Problem details:
What this exercise needs is every entry restated as written, with no pictures.

Saved entries
=== Begin Enclosure ===

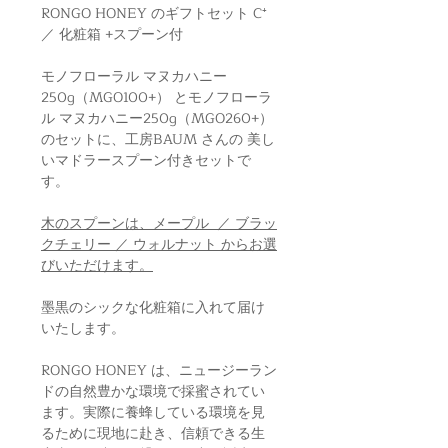
RONGO HONEY のギフトセット C⁺
／ 化粧箱 +スプーン付
モノフローラル マヌカハニー
250g（MGO100+） とモノフローラ
ル マヌカハニー250g（MGO260+）
のセットに、工房BAUM さんの 美し
いマドラースプーン付きセットで
す。
木のスプーンは、メープル ／ ブラッ
クチェリー ／ ウォルナット からお選
びいただけます。
墨黒のシックな化粧箱に入れて届け
いたします。
RONGO HONEY は、ニュージーラン
ドの自然豊かな環境で採蜜されてい
ます。実際に養蜂している環境を見
るために現地に赴き、信頼できる生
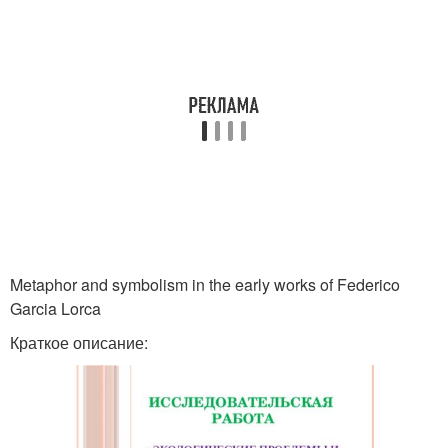
Metaphor and symbolism in the early works of Federico
Garcia Lorca
Краткое описание:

=== End Enclosure ===

Answer space:
RONGO HONEY のギフトセット C⁺
／ 化粧箱 +スプーン付
モノフローラル マヌカハニー
250g（MGO100+） とモノフローラ
ル マヌカハニー250g（MGO260+）
のセットに、工房BAUM さんの 美し
いマドラースプーン付きセットで
す。
木のスプーンは、メープル ／ ブラッ
クチェリー ／ ウォルナット からお選
びいただけます。
墨黒のシックな化粧箱に入れて届け
いたします。
RONGO HONEY は、ニュージーラン
ドの自然豊かな環境で採蜜されてい
ます。実際に養蜂している環境を見
るために現地に赴き、信頼できる生
Metaphor and symbolism in the early works of Federico
Garcia Lorca
Краткое описание:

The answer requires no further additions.